Who can manage Policies?
Only your workspace Owner or other Admin-level users can manage Policies. They use the Fireblocks Console to create and make ongoing changes to your Policies. Your assigned approval group must approve any proposed Policy changes.
How Policies work
Policies are a list of ordered rules that your workspace Admins must define and maintain. For any submitted transaction, the Fireblocks Policy Engine determines whether to automatically allow it, automatically block it, or which approval flow to trigger based on specific details you include in your Policy rules and how you order them.
Policy rules
Policy rules have two components that you can define:
-
Parameters: Define which characteristics a transaction must “match” for the rule to apply.
- Scope: Who can initiate it? Where can it go to or from? Which asset is the rule for?
-
Actions: Define what will happen next out of the following options:
- Allow: The Policy Engine automatically approves and forwards to a designated signer.
- Approved by: Other users or user groups must approve or deny the allowed transaction. All of the associated user roles must be authorized approver user roles.
- Block: The Policy Engine automatically blocks the transaction.
A sample rule is below. Your Policies include multiple ordered rules similar to this one. The Policy Engine compares transactions against your Policies before you can sign them to the blockchain.
The first-match principle
Policies operate according to the first-match principle. For each submitted transaction, the Policy Engine scans the appropriate Policy from top to bottom and applies the first rule that it matches. The scan stops after a successful match. The top rule is checked first. If it is a match, it performs the rule’s action. If not, rule two is checked, and so on.
Due to the first-match principle, the order of your rules is important for receiving the intended outcomes. For example, you may not want to place a rule that allows any transfer in any amount at the top of your Transfer Policy since most transactions would be allowed without needing to meet the stricter requirements in the other rules. Rules with overlapping parameters should be ordered so that higher priority rules are scanned first.
For security, the default block-all rule is always the last rule at the bottom of each Policy. If no other rule matches a transaction, the block-all rule blocks it.
Example: Policy Engine applies the first-match principle to a transaction
John Smith, a trader at company XYZ, submits a transaction. In his company’s workspace, he is assigned the following workspace role and user group:
- Role: Signer, authorized to sign transactions.

▶ _AIM 1_: In the extract about Fireblocks Policies, where is the default block-all rule always placed?
The records that follow have nothing to do with the extract about Fireblocks Policies.

▶ _RECORDS SUPPLIED_:
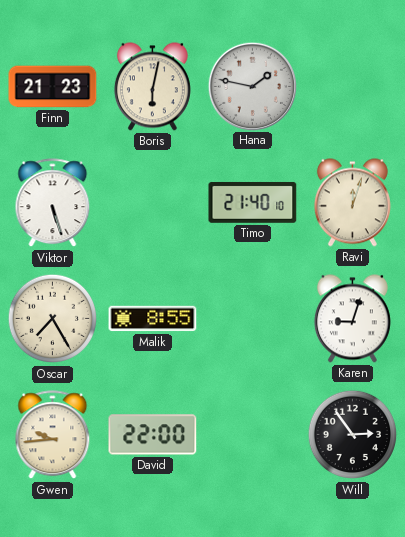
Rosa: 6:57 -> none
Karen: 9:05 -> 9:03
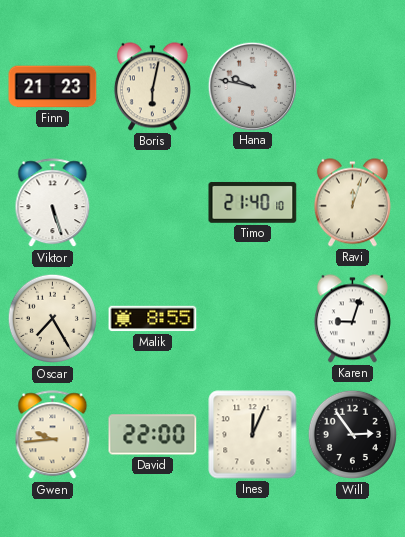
Hana: 1:47 -> 9:47
Ines: none -> 12:04
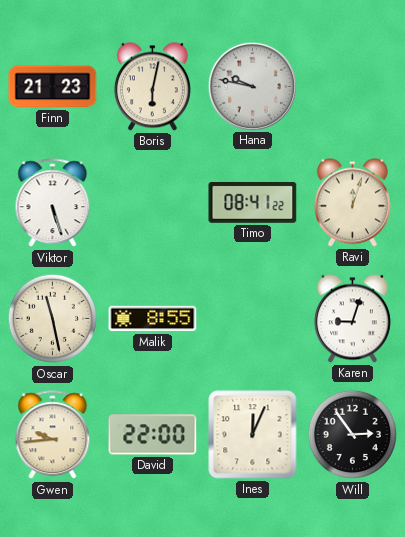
Timo: 21:40 -> 08:41
Oscar: 7:25 -> 11:28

▶ _AIM 2_: Turn the lines of the clock records into a JSON list of strings with one string per line, skipping blank lines. Leave the picture lines out of the answer.

▶ _EXERCISE SOLUTION 1_: It is always the last rule at the bottom of each Policy.

▶ _EXERCISE SOLUTION 2_:
[
  "Rosa: 6:57 -> none",
  "Karen: 9:05 -> 9:03",
  "Hana: 1:47 -> 9:47",
  "Ines: none -> 12:04",
  "Timo: 21:40 -> 08:41",
  "Oscar: 7:25 -> 11:28"
]